Gravity is easily the weakest of the fundamental forces. My question is not "why is gravity the weakest", but "why does gravity have the largest (apparent) range?" Why does gravity easily have an effect over megaparsecs, but the other forces have far shorter ranges?
Very funny, Scotty, now beam down my pants.
The electromagnetic force has an infinite range too, it's just all matter, in most cases, has equal numbers of positive and negative charges, so the effects over a long range are neutralised extremely quickly. Gravity has no such opposite partner, so gravity keeps on going and going and going and going.
Gravity and EM have the same range (1/r^2), and EM is RIDICULOUSLY stronger than gravity (see also, magnet picking up a paperclip vs the ENTIRE PLANET puling it down).

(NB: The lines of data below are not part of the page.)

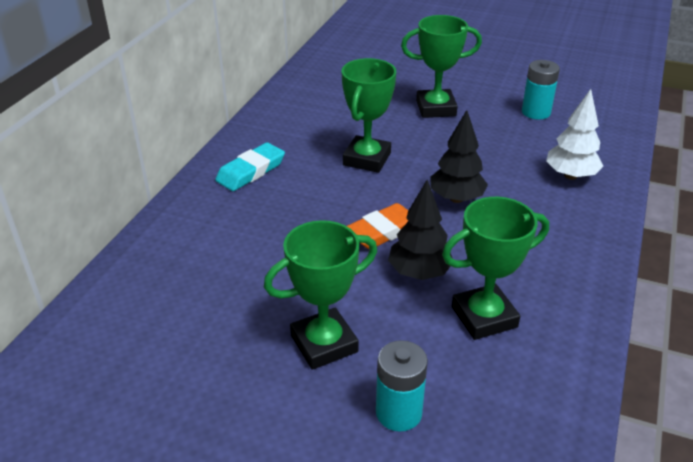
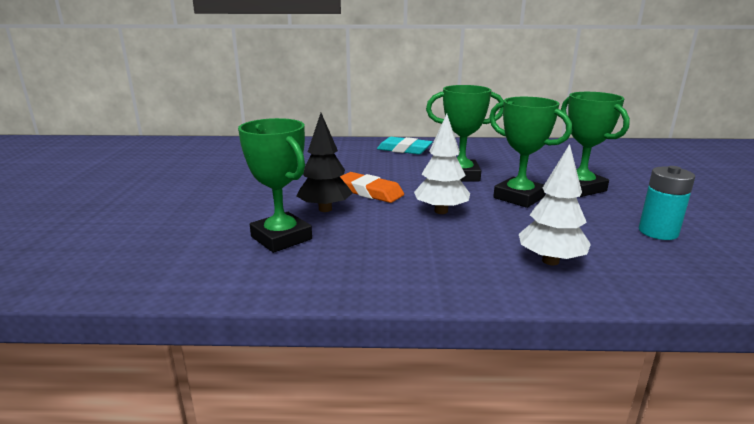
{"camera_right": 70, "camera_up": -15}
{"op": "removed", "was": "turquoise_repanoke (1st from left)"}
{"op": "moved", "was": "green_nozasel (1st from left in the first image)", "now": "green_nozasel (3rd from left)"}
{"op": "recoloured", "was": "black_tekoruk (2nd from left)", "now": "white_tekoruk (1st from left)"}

At large scales, however, matter tends to be electrically neutral. Since EM functions on difference in charge while gravity just functions on mass, the more neutral the material, the more gravity matters. Grabbin an old reddit post:
To paraphrase wiki ( http://en.wikipedia.org/wiki/Fundamental_forces ):
If you were to place two four kilogram (~1 US gallon) jugs of water a meter apart, their electrons would repel each other with 4.1 x 10^26 N of force. This is larger than what the planet Earth would weigh if weighed on another Earth. The nuclei in one jug also repel those in the other with the same force. However, these repulsive forces are cancelled by the attraction of the electrons in jug A with the nuclei in jug B and the attraction of the nuclei in jug A with the electrons in jug B, resulting in no net force. Electromagnetic forces are tremendously stronger than gravity but cancel out so that for large, neutral, bodies gravity dominates.
yep! It's that whole "opposite charges" thingy. Reminds me of an article that I read that suggested that antimatter might react as "negative" for gravity (just proposed it, they didn't have any evidence)
Very funny, Scotty, now beam down my pants.
And just to add more to this, there can exist "islands of stability". There could be some crazy element 200 elerium-esque stuff that is incredibly rare and stable. Can't disprove otherwise. They are stable coz of weird quantum mechanical effects, the protons arrange themselves in some freak stable configuration (think of a buckyball or something like that).
Also this -> http://en.wikipedia.org/wiki/Allotropy Radioactive elements can also exist in stable allotropes.
Isotope = same element, but different number of neutrons.
Allotrope = same element, same neutrons, but different stable configuration.
Remember stuff like Uranium etc gets formed in supernovae, that's how much energy it takes to form these kinds of heavy elements. In a nuclear reactor the actual power comes from supernova faeces
edit: Pretty much all elements above helium come from supernovae I think, not just the heavy stuff. Astronomers call everything above helium a metal
edit2: The heavy stuff actually gets formed in supernova... the other stuff (think carbon and nitrogen and oxygen etc) get formed during "normal" star burning, but then get scattered during supernova. Just to be correct about stuff.
Last edited by balistic void; May 26 2012 at 11:04:57 AM.
It is believed that a number of super-heavy elements are created in the supernova of stars between 100 - 200 solar masses. In part that is why these supernova are far brighter and last longer than the nova from smaller stars - the expelled gas being heated by the chain-reaction half-life decay of a whole series of unusually elements decaying down to a stable state emitting energy.